--- start of DATA PROVIDED ---
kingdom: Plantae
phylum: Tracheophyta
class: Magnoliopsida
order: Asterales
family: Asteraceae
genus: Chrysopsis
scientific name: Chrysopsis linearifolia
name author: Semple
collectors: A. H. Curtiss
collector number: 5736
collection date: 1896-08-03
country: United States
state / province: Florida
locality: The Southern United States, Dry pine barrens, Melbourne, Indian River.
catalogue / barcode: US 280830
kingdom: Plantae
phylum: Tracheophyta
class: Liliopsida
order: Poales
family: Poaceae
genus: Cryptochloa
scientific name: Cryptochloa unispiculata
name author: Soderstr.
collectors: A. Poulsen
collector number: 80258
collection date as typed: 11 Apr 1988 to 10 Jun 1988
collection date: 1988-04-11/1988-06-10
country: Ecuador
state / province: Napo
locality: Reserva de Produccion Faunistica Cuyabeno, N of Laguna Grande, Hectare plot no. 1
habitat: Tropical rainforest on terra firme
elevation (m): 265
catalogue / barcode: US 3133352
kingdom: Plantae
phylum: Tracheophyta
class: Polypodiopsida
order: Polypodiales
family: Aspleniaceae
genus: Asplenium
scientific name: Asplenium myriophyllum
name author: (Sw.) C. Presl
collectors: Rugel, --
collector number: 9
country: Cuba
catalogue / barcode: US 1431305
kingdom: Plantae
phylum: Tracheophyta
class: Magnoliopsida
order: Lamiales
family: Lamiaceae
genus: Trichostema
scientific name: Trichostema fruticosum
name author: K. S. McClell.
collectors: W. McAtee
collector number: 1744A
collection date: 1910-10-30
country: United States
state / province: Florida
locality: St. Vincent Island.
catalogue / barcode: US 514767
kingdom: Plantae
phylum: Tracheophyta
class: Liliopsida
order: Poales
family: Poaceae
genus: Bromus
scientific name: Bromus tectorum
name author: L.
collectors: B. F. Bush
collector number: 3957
--- end of DATA PROVIDED ---
Report each row above that contains the string "author", copying every such row in full. Letter case counts when matching.

RESPONSE >>
name author: Semple
name author: Soderstr.
name author: (Sw.) C. Presl
name author: K. S. McClell.
name author: L.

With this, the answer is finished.